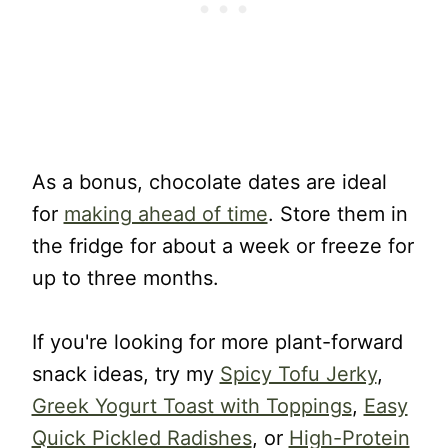
As a bonus, chocolate dates are ideal
for
making ahead of time
. Store them in
the fridge for about a week or freeze for
up to three months.
If you're looking for more plant-forward
snack ideas, try my
Spicy Tofu Jerky
,
Greek Yogurt Toast with Toppings
,
Easy
Quick Pickled Radishes
, or
High-Protein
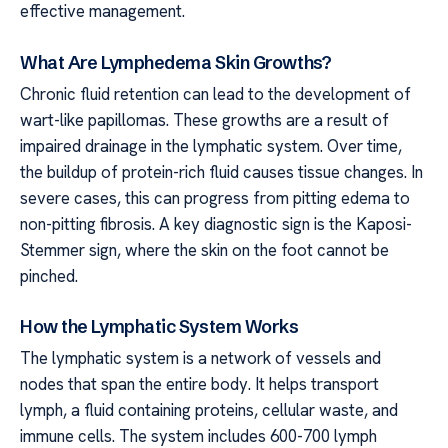
effective management.
What Are Lymphedema Skin Growths?
Chronic fluid retention can lead to the development of
wart-like papillomas. These growths are a result of
impaired drainage in the lymphatic system. Over time,
the buildup of protein-rich fluid causes tissue changes. In
severe cases, this can progress from pitting edema to
non-pitting fibrosis. A key diagnostic sign is the Kaposi-
Stemmer sign, where the skin on the foot cannot be
pinched.
How the Lymphatic System Works
The lymphatic system is a network of vessels and
nodes that span the entire body. It helps transport
lymph, a fluid containing proteins, cellular waste, and
immune cells. The system includes 600-700 lymph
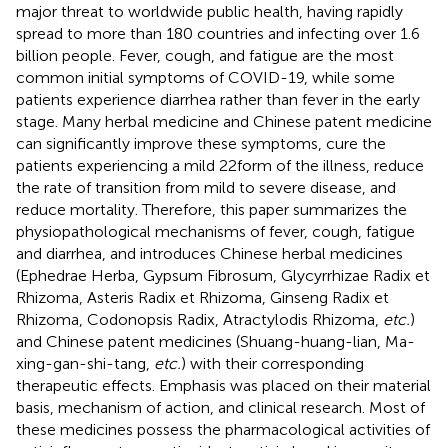
major threat to worldwide public health, having rapidly
spread to more than 180 countries and infecting over 1.6
billion people. Fever, cough, and fatigue are the most
common initial symptoms of COVID-19, while some
patients experience diarrhea rather than fever in the early
stage. Many herbal medicine and Chinese patent medicine
can significantly improve these symptoms, cure the
patients experiencing a mild 22form of the illness, reduce
the rate of transition from mild to severe disease, and
reduce mortality. Therefore, this paper summarizes the
physiopathological mechanisms of fever, cough, fatigue
and diarrhea, and introduces Chinese herbal medicines
(Ephedrae Herba, Gypsum Fibrosum, Glycyrrhizae Radix et
Rhizoma, Asteris Radix et Rhizoma, Ginseng Radix et
Rhizoma, Codonopsis Radix, Atractylodis Rhizoma,
etc.
)
and Chinese patent medicines (Shuang-huang-lian, Ma-
xing-gan-shi-tang,
etc.
) with their corresponding
therapeutic effects. Emphasis was placed on their material
basis, mechanism of action, and clinical research. Most of
these medicines possess the pharmacological activities of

#### [WHAT IS NEEDED]
Which part of the entries opens with the line containing "making ahead of time" and closes with the line containing "patients experience diarrhea"? Output that part exactly, ends included, pictures excluded.

#### [EXERCISE OUTPUT]
making ahead of time
. Store them in
the fridge for about a week or freeze for
up to three months.
If you're looking for more plant-forward
snack ideas, try my
Spicy Tofu Jerky
,
Greek Yogurt Toast with Toppings
,
Easy
Quick Pickled Radishes
, or
High-Protein
effective management.
What Are Lymphedema Skin Growths?
Chronic fluid retention can lead to the development of
wart-like papillomas. These growths are a result of
impaired drainage in the lymphatic system. Over time,
the buildup of protein-rich fluid causes tissue changes. In
severe cases, this can progress from pitting edema to
non-pitting fibrosis. A key diagnostic sign is the Kaposi-
Stemmer sign, where the skin on the foot cannot be
pinched.
How the Lymphatic System Works
The lymphatic system is a network of vessels and
nodes that span the entire body. It helps transport
lymph, a fluid containing proteins, cellular waste, and
immune cells. The system includes 600-700 lymph
major threat to worldwide public health, having rapidly
spread to more than 180 countries and infecting over 1.6
billion people. Fever, cough, and fatigue are the most
common initial symptoms of COVID-19, while some
patients experience diarrhea rather than fever in the early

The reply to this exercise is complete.